Search methods: An Information Specialist searched the Cochrane Airways Trials Register to June 2022, and a review author searched the Cochrane Central Register of Controlled Trials (CENTRAL), MEDLINE and Embase databases to 27 September 2024. Other review authors handsearched respiratory journals.

Selection criteria: We included randomised controlled trials (RCTs), of both cross-over and parallel design, that compared a mucolytic with a placebo or 'no intervention' control group and included children (aged 18 years and under) with any type of CSLD (including PBB and bronchiectasis). We excluded studies with adult participants and studies in children with cystic fibrosis, empyema, pulmonary abscess or bronchopulmonary fistula.
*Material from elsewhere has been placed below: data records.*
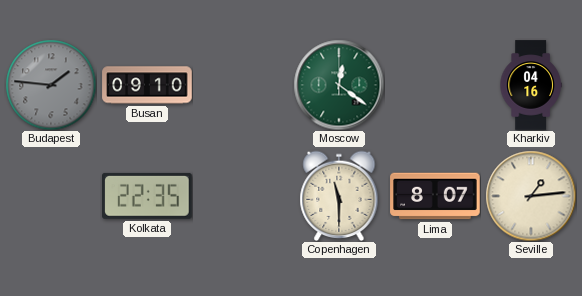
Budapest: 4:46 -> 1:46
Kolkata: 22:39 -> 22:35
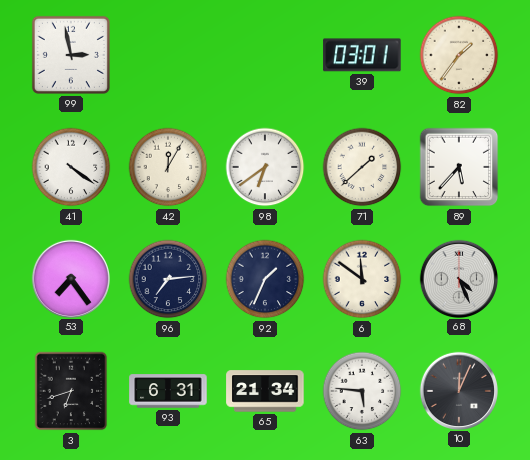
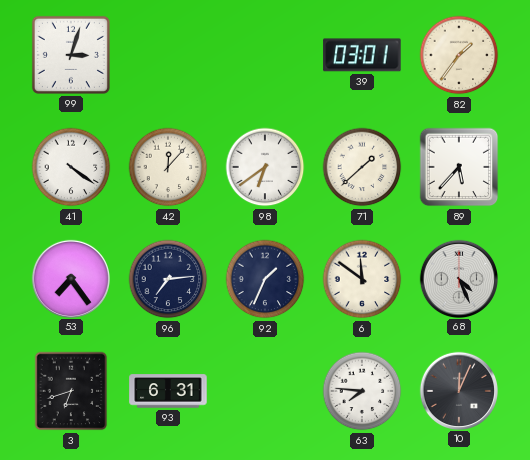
99: 2:58 -> 3:03
42: 12:05 -> 12:07
65: 21:34 -> none
63: 5:46 -> 7:46
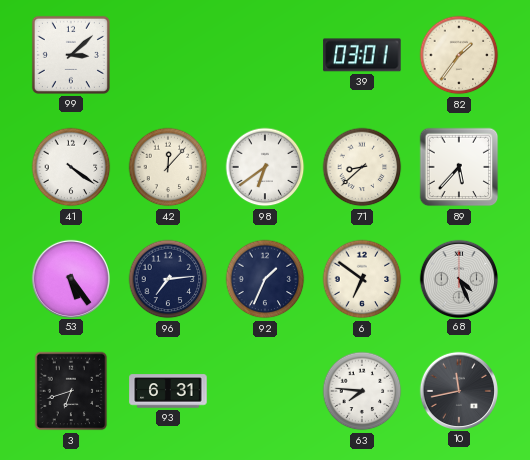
99: 3:03 -> 3:08
71: 1:38 -> 8:38
53: 7:24 -> 5:24
6: 11:51 -> 6:51
10: 12:04 -> 11:43
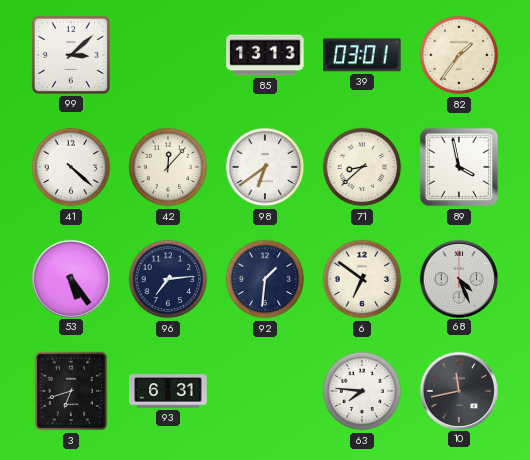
85: none -> 13:13
41: 4:21 -> 4:22
89: 5:37 -> 3:58
92: 1:34 -> 1:31
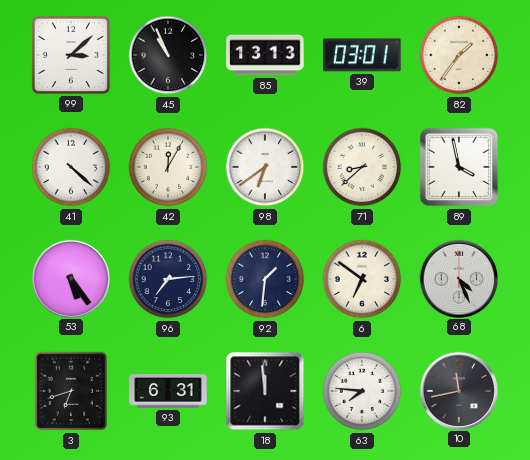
45: none -> 10:56
42: 12:07 -> 12:05
18: none -> 11:59
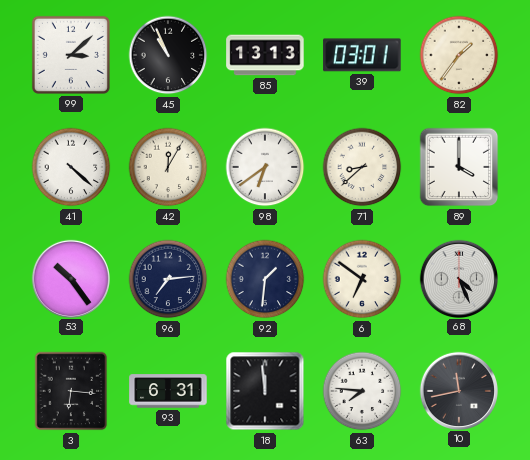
89: 3:58 -> 4:00
53: 5:24 -> 10:24
3: 6:42 -> 6:16
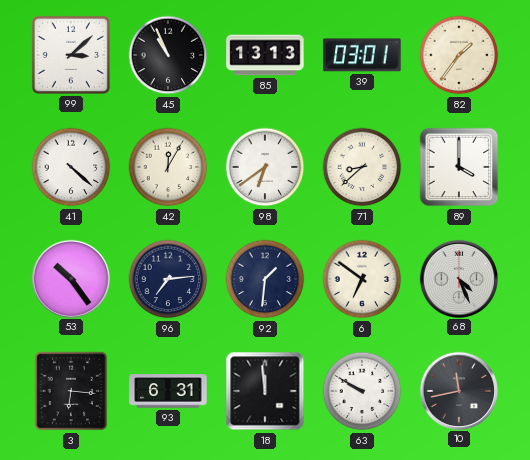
63: 7:46 -> 9:50
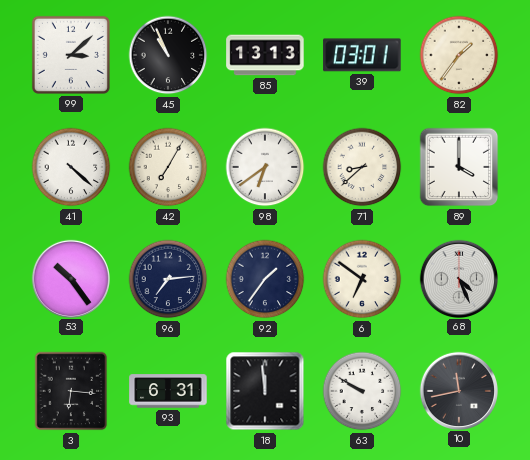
42: 12:05 -> 7:05
92: 1:31 -> 1:36
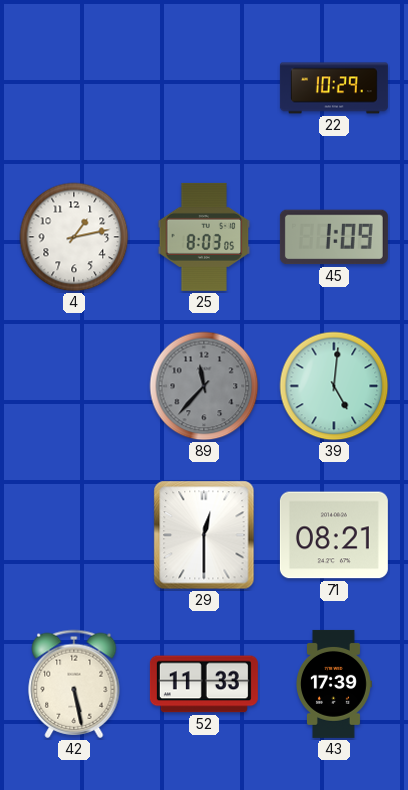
Data collection and analysis: Two authors independently reviewed titles and abstracts to assess eligibility for inclusion. The authors then assessed study quality and extracted data. They assessed the quality of the study using the Cochrane risk of bias tool (RoB 2), and used GRADE to assess the certainty of evidence. Outcomes of interest to be analysed included: i) for maintenance or stable state: rate of exacerbations, ii) for exacerbation state: time to resolution of respiratory exacerbation, iii) lung function - forced expiratory volume in one second (FEV₁) and forced vital capacity (FVC), iv) quality of life and v) adverse events. Only one study met the inclusion criteria, so we could not perform a meta-analysis. Data were continuous, so we reported outcomes as mean differences.
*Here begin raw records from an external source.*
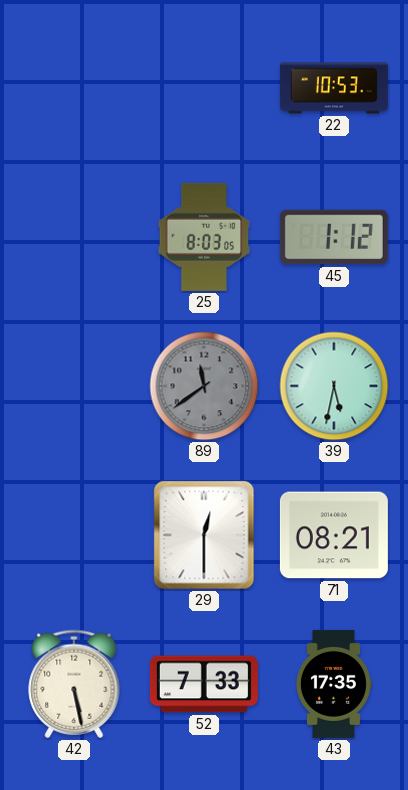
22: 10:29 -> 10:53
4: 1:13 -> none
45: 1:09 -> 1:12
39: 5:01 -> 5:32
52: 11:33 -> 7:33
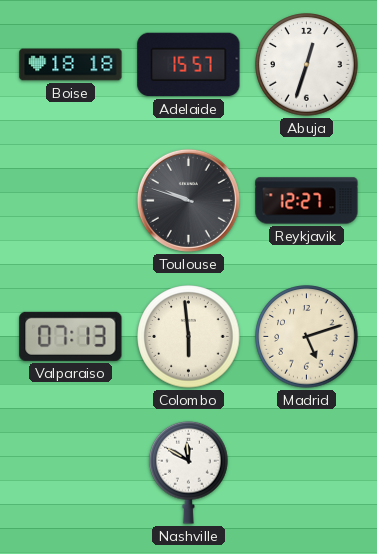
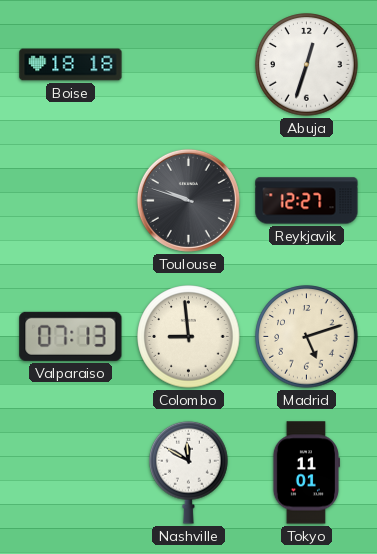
Adelaide: 15:57 -> none
Colombo: 5:59 -> 8:59
Tokyo: none -> 11:01
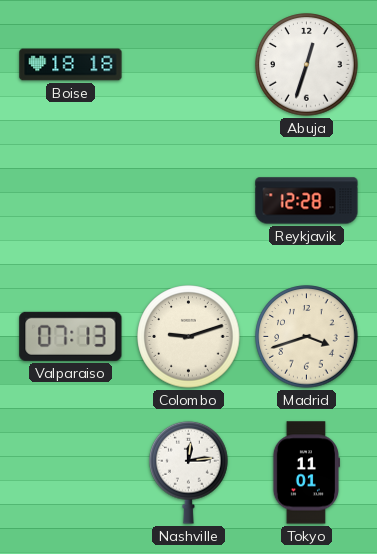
Toulouse: 9:48 -> none
Reykjavik: 12:27 -> 12:28
Colombo: 8:59 -> 9:12
Madrid: 5:12 -> 3:42
Nashville: 11:50 -> 12:14
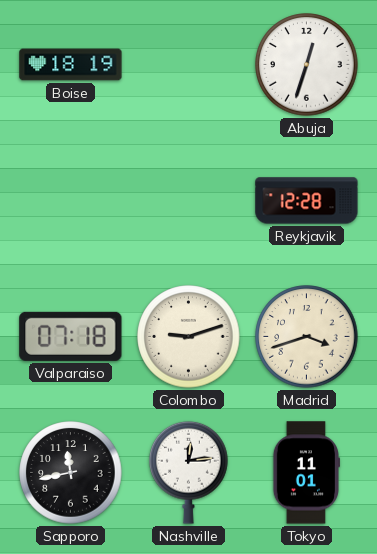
Boise: 18:18 -> 18:19
Valparaiso: 07:13 -> 07:18
Sapporo: none -> 11:43
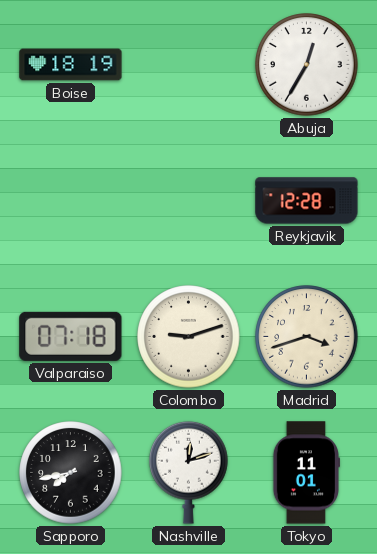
Abuja: 12:33 -> 12:35
Sapporo: 11:43 -> 7:43
Nashville: 12:14 -> 12:12
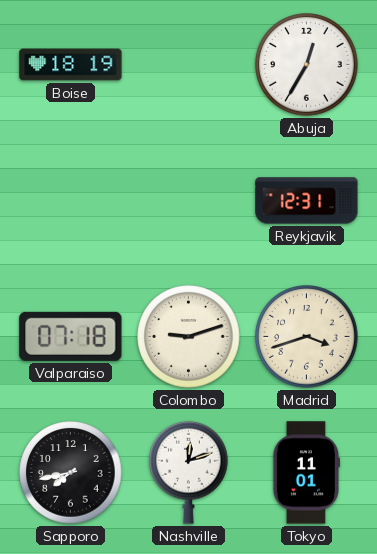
Reykjavik: 12:28 -> 12:31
Main results: The sole included RCT was a cross-over study of 63 children in the total cohort, with reported data and analysis of only 52 children (26 per arm) with non-cystic fibrosis bronchiectasis. The study compared 3% hypertonic saline nebulised before chest physiotherapy with a control arm (physiotherapy alone), with each phase lasting eight weeks. Children in the hypertonic saline arm had a mean age of 9.80 (SD 2.97) years and 42.3% were male; those in the control arm had a mean age of 9.10 (SD 2.40) years and 38.4% were male. Only results of the first arm of the cross-over study were included in this review. The RCT reported a clinically important difference between the groups for our review's primary outcome: rate of respiratory exacerbations. The mean number of exacerbations per child-year was 2.50 (SD 0.64) in the intervention group and 7.80 (SD 1.05) in the control group (mean difference (MD) -5.30, 95% CI -5.77 to -4.83; 1 study, 52 participants; very low-certainty evidence). The RCT also reported that the percentage point improvement in mean % predicted FEV₁ and FVC from baseline to week eight was better with hypertonic saline compared to control. Mean FEV₁ improvement was 14.15% (SD 5.50) in the intervention group versus 5.04% (SD 5.55) in the control group (MD 9.11%, 95% CI 6.11 to 12.11; 1 study, 52 participants; very low-certainty evidence). While for FVC, the mean improvement was 13.77% (SD 5.73) compared with 7.54% (SD 4.90), respectively (MD 6.23%, 95% CI 3.33 to 9.13; 1 study, 52 participants; very low-certainty evidence). Quality of life measures were not used. We judged the study to have a high risk of bias due to unblinding, missing data, deviation from the intended intervention and reporting bias with measurement and selection of outcome measures. The authors reported that there were no dropouts due to adverse events. No data were available regarding quality of life. The included study assessed mucolytic use during a stable state, and we found no studies of mucolytic use during an exacerbation. We also found no studies assessing oral mucolytics, other inhaled mucolytics, use in PBB, or in settings other than hospital outpatients. We also found two ongoing studies, one using hypertonic saline and one using an oral mucolytic agent erdosteine, which will potentially be included in future updates of this review.

Authors' conclusions: This systematic review is limited to a single small study, which we judged to be at high risk of bias. It remains uncertain whether regular nebulised hypertonic saline during a stable state reduces exacerbations or improves lung function. Further multi-centre, well-designed RCTs of longer duration that investigate various mucolytics are required to answer this important clinical question.